Went collecting tiday and ended up getting one of these ......


----------



## SueM (Jan 23, 2004)

-------------> 
http://i4.photobucket.com/albums/y149/imakettle/New York/IMG_5486-1.jpg
http://i4.photobucket.com/albums/y149/imakettle/New York/IMG_5485-1.jpg


----------



## Georgia Peach (Sep 23, 2005)

beautiful!


----------



## Osiris (Jan 18, 2005)

sweetness, now didn't u fly to Rome to catch pics of the eclipse??


----------



## goodie (Sep 2, 2005)

OOOOOoooooohhhhh! AAAAaaaaahhhhhh! Now where is my fishing pole! That first pic just screams serious top water action! 

Really good pics!


----------



## flamingo (Nov 5, 2005)

WOw, that first pic is really impressive!
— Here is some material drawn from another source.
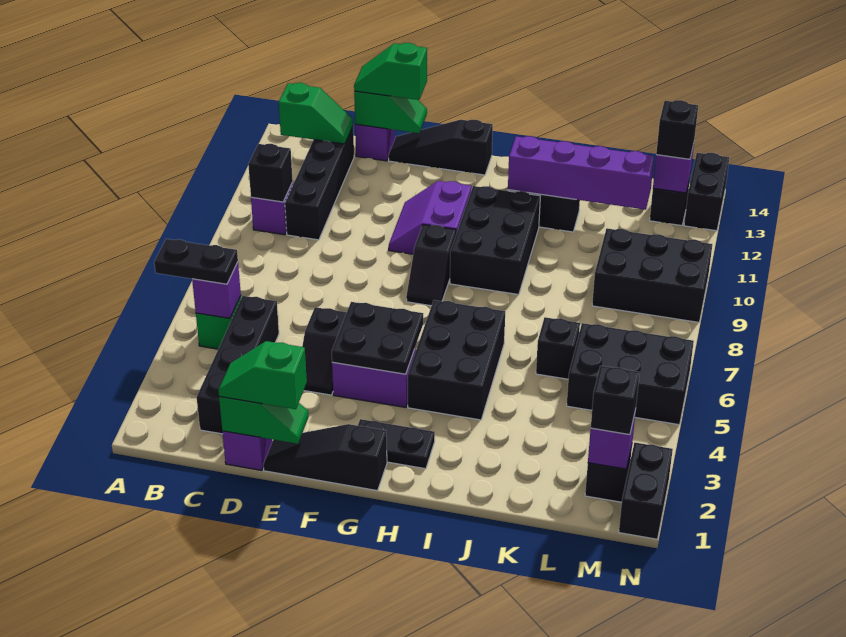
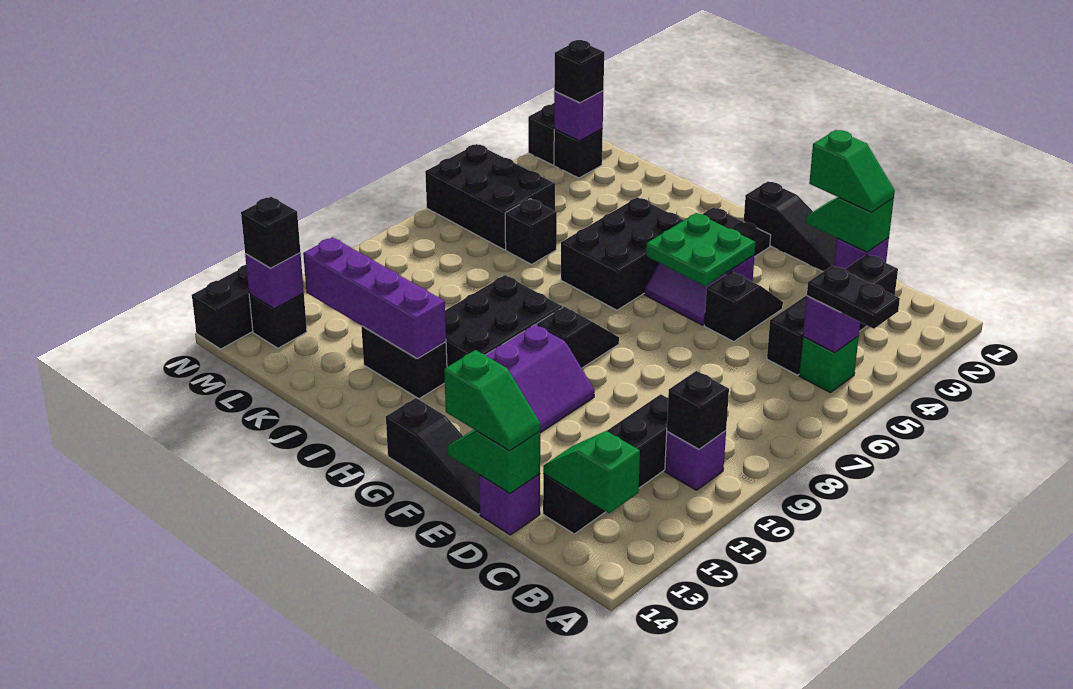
black 2x2 plate [332,302,423,374] -> green 2x2 plate [646,213,756,286]
black 2x3 brick [592,228,712,322] -> none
SOme of my best pics are during sunset, etc. The colors reeally show at sunset, sky turns colors, etc. And all the trees are blackened out and like some people have said "it provides a kind of dark but romantic quality".


----------



## fishfreaks (Jan 19, 2005)

Those are awesome shots you've got there and I also especially love the first


----------



## rallyguy44 (Feb 11, 2006)

that's really beautiful, I love sunsets over water...nothing better.


----------



## Kyoberr (Dec 6, 2006)

I know this thread is outdated, but those are pretty pictures (I was searching the forums). You live in a beautiful place.


----------